------ Supplied records ------

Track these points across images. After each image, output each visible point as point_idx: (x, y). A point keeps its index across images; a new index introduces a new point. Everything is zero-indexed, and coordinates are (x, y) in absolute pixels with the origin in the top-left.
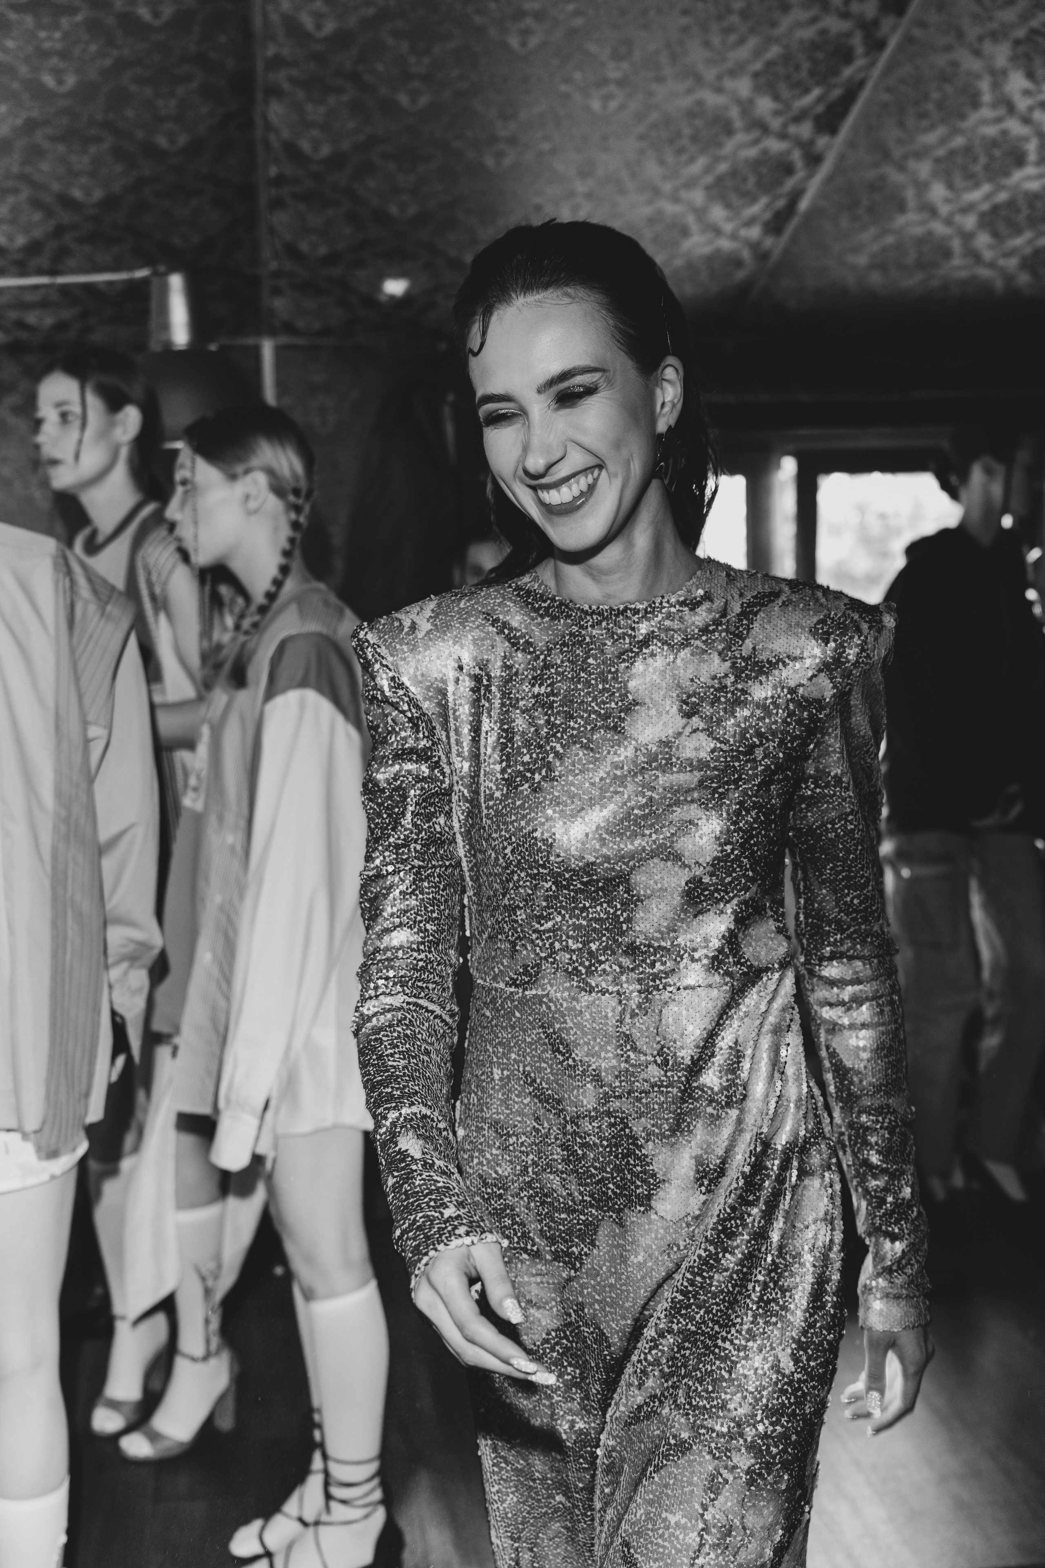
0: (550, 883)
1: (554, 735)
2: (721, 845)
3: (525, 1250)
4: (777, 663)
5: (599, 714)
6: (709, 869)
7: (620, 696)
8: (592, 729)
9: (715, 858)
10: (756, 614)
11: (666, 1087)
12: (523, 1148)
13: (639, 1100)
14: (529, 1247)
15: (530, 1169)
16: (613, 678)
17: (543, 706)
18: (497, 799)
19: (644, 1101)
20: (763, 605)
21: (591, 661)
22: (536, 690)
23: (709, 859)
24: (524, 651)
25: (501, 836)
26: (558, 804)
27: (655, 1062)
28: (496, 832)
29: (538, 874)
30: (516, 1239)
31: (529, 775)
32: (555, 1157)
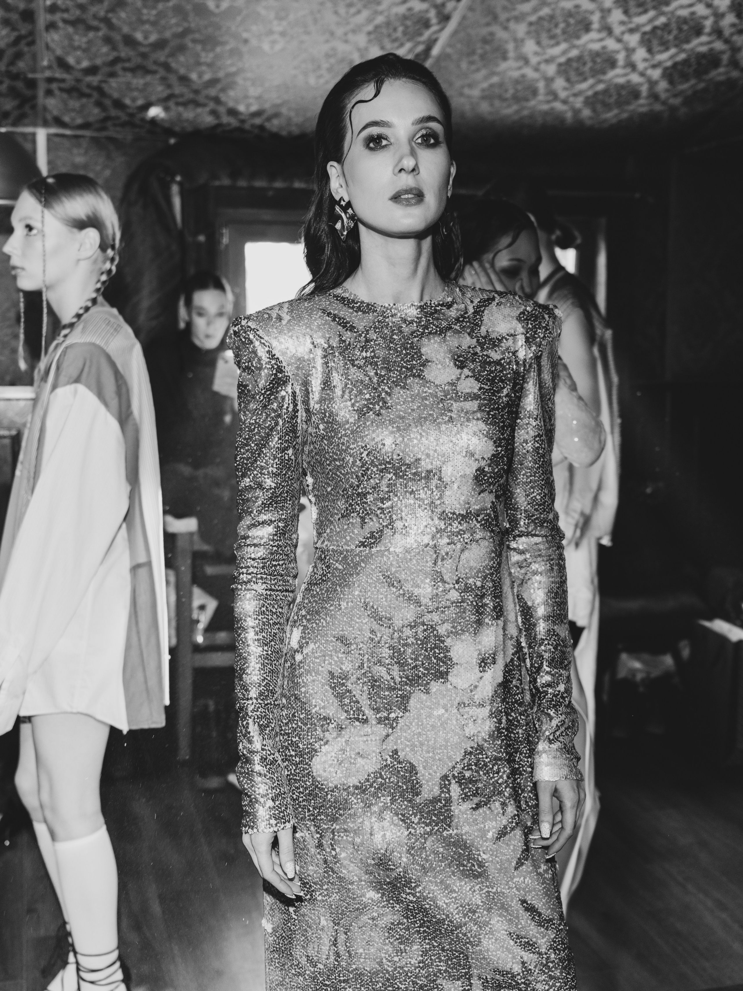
0: (392, 474)
1: (382, 382)
2: (496, 447)
3: (358, 719)
4: (502, 339)
5: (407, 368)
6: (489, 462)
7: (418, 357)
8: (405, 377)
9: (493, 455)
10: (483, 312)
11: (460, 603)
12: (361, 652)
13: (443, 612)
14: (360, 717)
15: (365, 665)
16: (411, 347)
17: (371, 364)
18: (352, 423)
19: (446, 613)
20: (486, 306)
21: (395, 337)
22: (364, 354)
23: (489, 456)
24: (351, 330)
25: (358, 446)
26: (394, 423)
27: (454, 588)
28: (353, 444)
29: (385, 469)
30: (352, 712)
31: (371, 406)
32: (384, 655)
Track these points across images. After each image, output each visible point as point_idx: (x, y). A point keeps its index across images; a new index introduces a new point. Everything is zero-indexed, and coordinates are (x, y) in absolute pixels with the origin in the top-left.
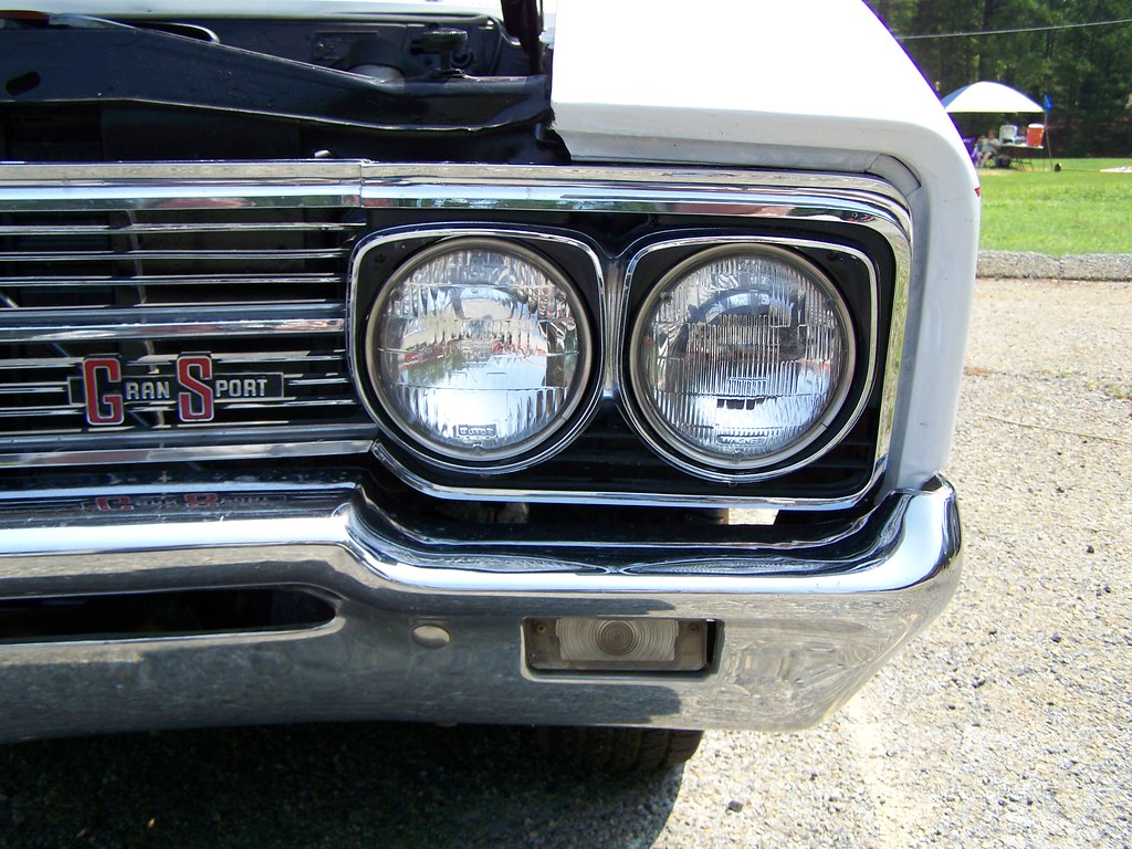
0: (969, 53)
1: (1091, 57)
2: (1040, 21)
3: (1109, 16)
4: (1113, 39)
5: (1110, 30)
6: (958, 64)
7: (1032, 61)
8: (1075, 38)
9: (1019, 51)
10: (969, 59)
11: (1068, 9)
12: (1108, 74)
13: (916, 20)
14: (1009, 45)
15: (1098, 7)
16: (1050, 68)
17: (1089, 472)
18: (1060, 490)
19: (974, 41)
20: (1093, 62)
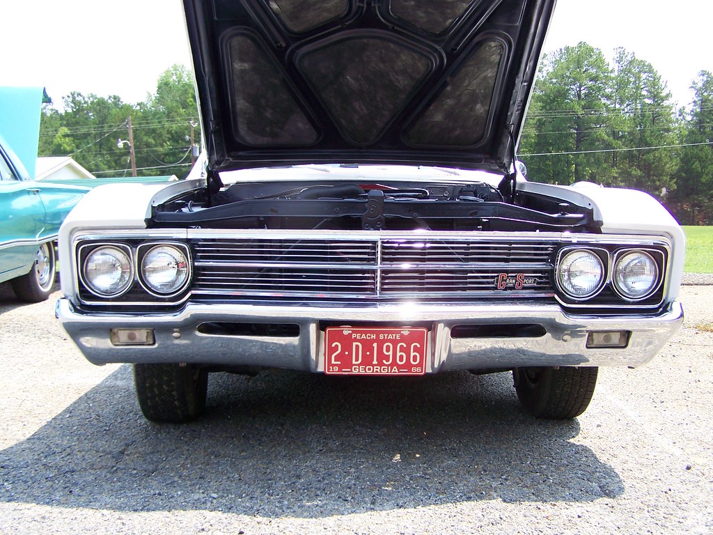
0: (569, 163)
1: (638, 166)
2: (608, 146)
3: (647, 144)
4: (651, 156)
5: (648, 152)
6: (563, 170)
7: (606, 168)
8: (630, 156)
9: (598, 162)
10: (569, 167)
11: (623, 140)
12: (649, 176)
13: (537, 144)
14: (592, 160)
15: (641, 139)
16: (616, 173)
17: (684, 351)
18: (674, 356)
19: (571, 156)
20: (640, 170)
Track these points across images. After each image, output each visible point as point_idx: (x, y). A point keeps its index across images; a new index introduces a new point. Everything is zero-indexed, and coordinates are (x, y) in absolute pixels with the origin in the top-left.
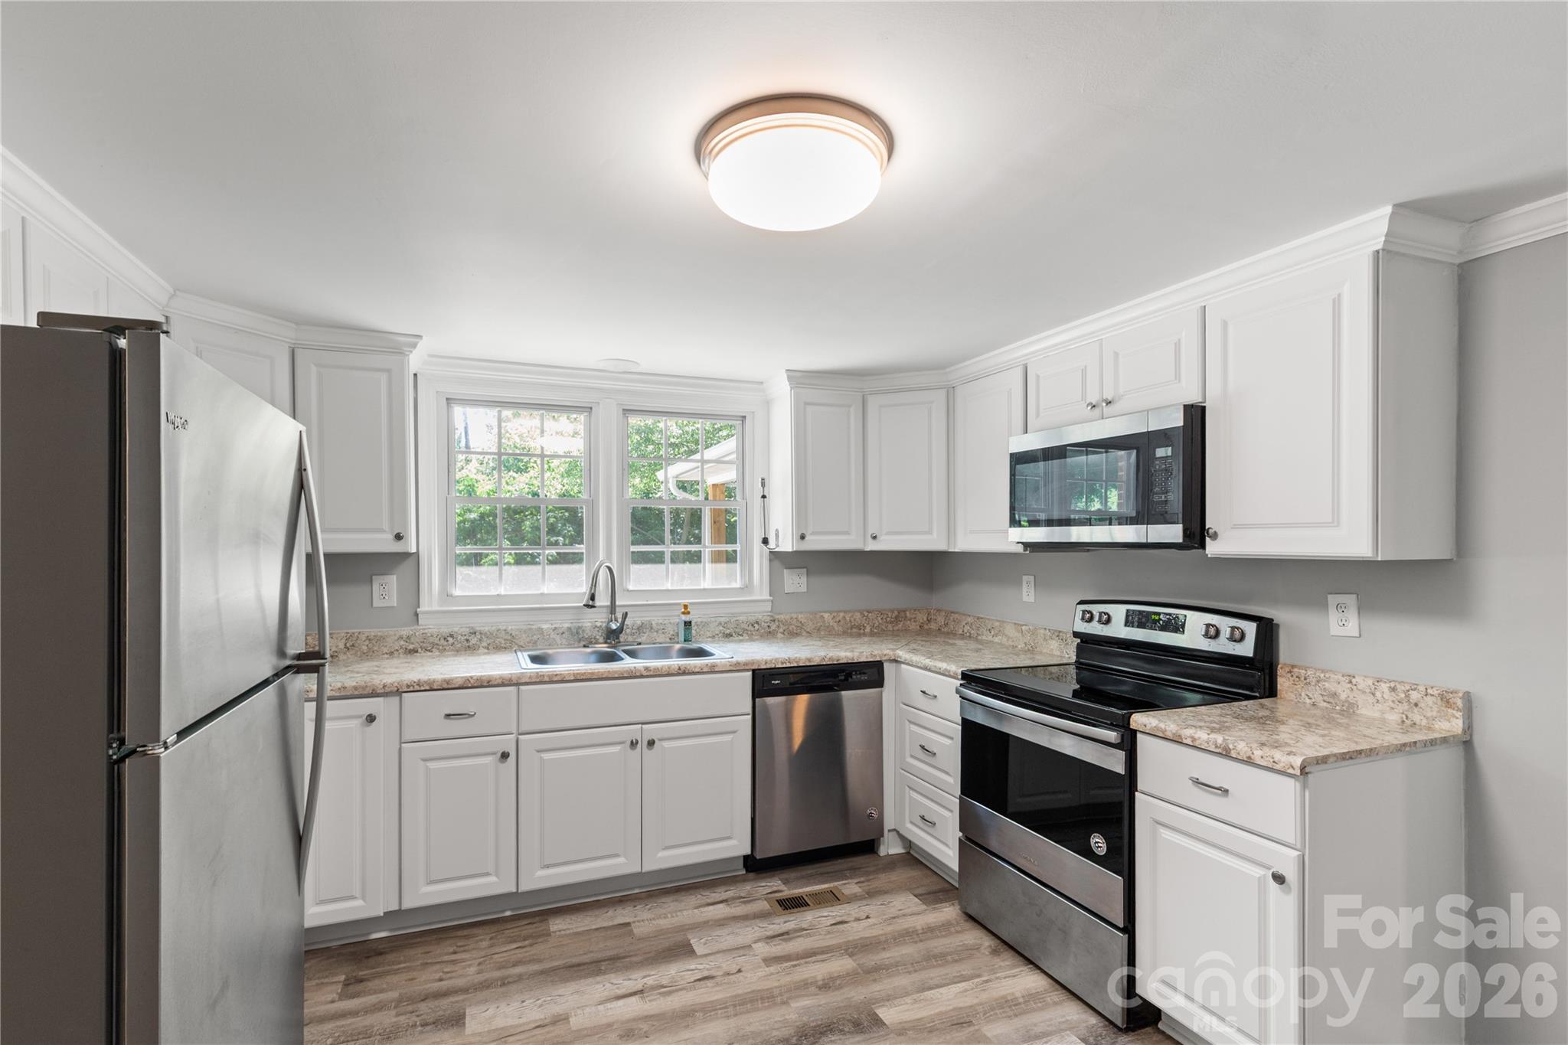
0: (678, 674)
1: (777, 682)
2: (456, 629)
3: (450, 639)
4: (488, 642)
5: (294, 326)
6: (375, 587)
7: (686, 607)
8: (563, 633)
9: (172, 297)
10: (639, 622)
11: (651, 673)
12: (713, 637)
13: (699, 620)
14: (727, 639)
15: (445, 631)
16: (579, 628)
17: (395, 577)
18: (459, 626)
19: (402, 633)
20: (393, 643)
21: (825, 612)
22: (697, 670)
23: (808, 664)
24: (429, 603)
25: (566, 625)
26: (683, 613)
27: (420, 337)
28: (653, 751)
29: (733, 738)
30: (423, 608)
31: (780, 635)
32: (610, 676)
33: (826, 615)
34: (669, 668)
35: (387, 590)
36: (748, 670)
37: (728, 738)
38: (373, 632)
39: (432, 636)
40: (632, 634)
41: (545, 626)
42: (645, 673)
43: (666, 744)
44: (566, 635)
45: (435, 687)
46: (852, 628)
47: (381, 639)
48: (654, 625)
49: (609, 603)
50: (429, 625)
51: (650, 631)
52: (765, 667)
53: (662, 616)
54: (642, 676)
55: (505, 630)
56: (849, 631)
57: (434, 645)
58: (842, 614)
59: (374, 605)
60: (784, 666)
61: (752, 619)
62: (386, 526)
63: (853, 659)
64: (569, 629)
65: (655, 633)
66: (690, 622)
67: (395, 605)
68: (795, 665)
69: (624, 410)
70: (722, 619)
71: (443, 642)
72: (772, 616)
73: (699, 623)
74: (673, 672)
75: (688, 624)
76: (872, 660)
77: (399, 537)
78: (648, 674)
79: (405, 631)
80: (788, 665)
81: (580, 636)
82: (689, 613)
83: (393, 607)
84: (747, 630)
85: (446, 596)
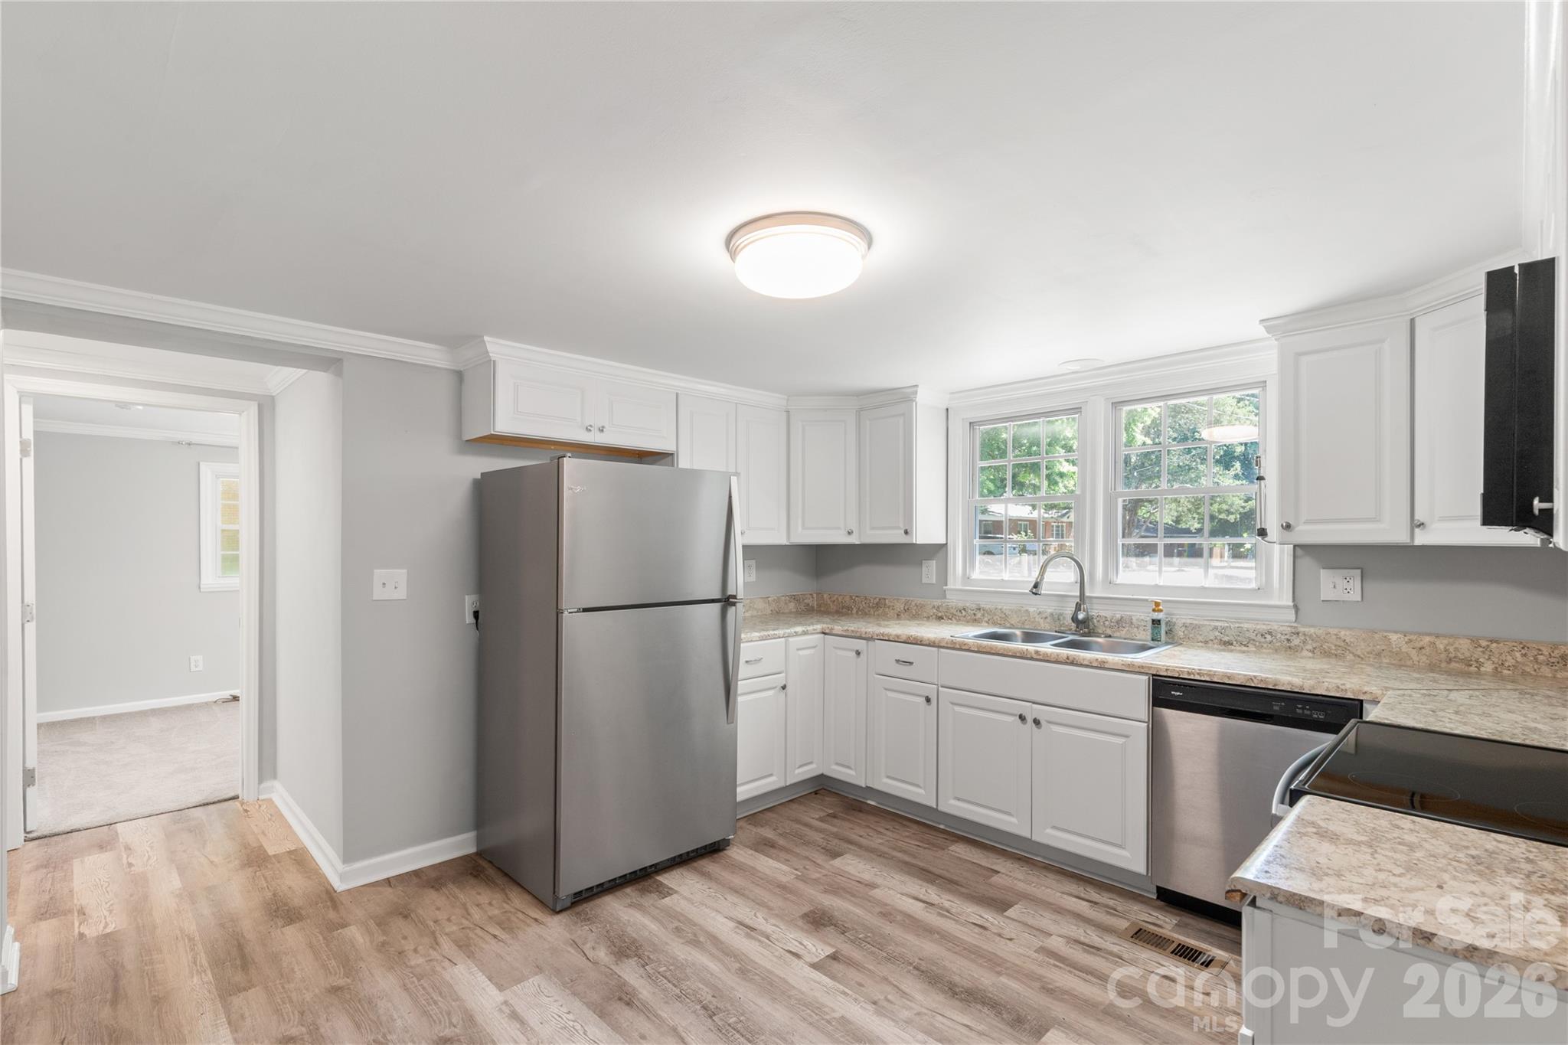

------

> _Exercise prompt_
Please copy the data above character for character, skipping any pictures.

> _Response to the task_
Track these points across images. After each image, output each visible point as point_idx: (x, y). A point keeps its index across images; a new index introduces a new point. Everything is zero-indexed, and coordinates are (x, y) in absolute pixels with the origin in the top-left.
0: (550, 883)
1: (554, 735)
2: (721, 845)
3: (525, 1250)
4: (777, 663)
5: (599, 714)
6: (709, 869)
7: (620, 696)
8: (592, 729)
9: (715, 858)
10: (756, 614)
11: (666, 1087)
12: (523, 1148)
13: (639, 1100)
14: (529, 1247)
15: (530, 1169)
16: (613, 678)
17: (543, 706)
18: (497, 799)
19: (644, 1101)
20: (763, 605)
21: (591, 661)
22: (536, 690)
23: (709, 859)
24: (524, 651)
25: (501, 836)
26: (558, 804)
27: (655, 1062)
28: (496, 832)
29: (538, 874)
30: (516, 1239)
31: (529, 775)
32: (555, 1157)
0: (392, 474)
1: (382, 382)
2: (496, 447)
3: (358, 719)
4: (502, 339)
5: (407, 368)
6: (489, 462)
7: (418, 357)
8: (405, 377)
9: (493, 455)
10: (483, 312)
11: (460, 603)
12: (361, 652)
13: (443, 612)
14: (360, 717)
15: (365, 665)
16: (411, 347)
17: (371, 364)
18: (352, 423)
19: (446, 613)
20: (486, 306)
21: (395, 337)
22: (364, 354)
23: (489, 456)
24: (351, 330)
25: (358, 446)
26: (394, 423)
27: (454, 588)
28: (353, 444)
29: (385, 469)
30: (352, 712)
31: (371, 406)
32: (384, 655)
Track these points across images. After each image, output each visible point as point_idx: (x, y). A point keeps its index across images; a new index introduces a new point. Everything is zero-indexed, and coordinates are (x, y) in absolute pixels with the origin in the top-left.
0: (969, 53)
1: (1091, 57)
2: (1040, 21)
3: (1109, 16)
4: (1113, 39)
5: (1110, 30)
6: (958, 64)
7: (1032, 61)
8: (1075, 38)
9: (1019, 51)
10: (969, 59)
11: (1068, 9)
12: (1108, 74)
13: (916, 20)
14: (1009, 45)
15: (1098, 7)
16: (1050, 68)
17: (1089, 472)
18: (1060, 490)
19: (974, 41)
20: (1093, 62)
0: (569, 163)
1: (638, 166)
2: (608, 146)
3: (647, 144)
4: (651, 156)
5: (648, 152)
6: (563, 170)
7: (606, 168)
8: (630, 156)
9: (598, 162)
10: (569, 167)
11: (623, 140)
12: (649, 176)
13: (537, 144)
14: (592, 160)
15: (641, 139)
16: (616, 173)
17: (684, 351)
18: (674, 356)
19: (571, 156)
20: (640, 170)
Track these points across images. After each image, output each visible point as point_idx: (x, y). A point keeps its index across images; a new index introduces a new point. Everything is zero-indexed, and coordinates are (x, y) in absolute pixels with the origin in the top-left.
0: (678, 674)
1: (777, 682)
2: (456, 629)
3: (450, 639)
4: (488, 642)
5: (294, 326)
6: (375, 587)
7: (686, 607)
8: (563, 633)
9: (172, 297)
10: (639, 622)
11: (651, 673)
12: (713, 637)
13: (699, 620)
14: (727, 639)
15: (445, 631)
16: (579, 628)
17: (395, 577)
18: (459, 626)
19: (402, 633)
20: (393, 643)
21: (825, 612)
22: (697, 670)
23: (808, 664)
24: (429, 603)
25: (566, 625)
26: (683, 613)
27: (420, 337)
28: (653, 751)
29: (733, 738)
30: (423, 608)
31: (780, 635)
32: (610, 676)
33: (826, 615)
34: (669, 668)
35: (387, 590)
36: (748, 670)
37: (728, 738)
38: (373, 632)
39: (432, 636)
40: (632, 634)
41: (545, 626)
42: (645, 673)
43: (666, 744)
44: (566, 635)
45: (435, 687)
46: (852, 628)
47: (381, 639)
48: (654, 625)
49: (609, 603)
50: (429, 625)
51: (650, 631)
52: (765, 667)
53: (662, 616)
54: (642, 676)
55: (505, 630)
56: (849, 631)
57: (434, 645)
58: (842, 614)
59: (374, 605)
60: (784, 666)
61: (752, 619)
62: (386, 526)
63: (853, 659)
64: (569, 629)
65: (655, 633)
66: (690, 622)
67: (395, 605)
68: (795, 665)
69: (624, 410)
70: (722, 619)
71: (443, 642)
72: (772, 616)
73: (699, 623)
74: (673, 672)
75: (688, 624)
76: (872, 660)
77: (399, 537)
78: (648, 674)
79: (405, 631)
80: (788, 665)
81: (580, 636)
82: (689, 613)
83: (393, 607)
84: (747, 630)
85: (446, 596)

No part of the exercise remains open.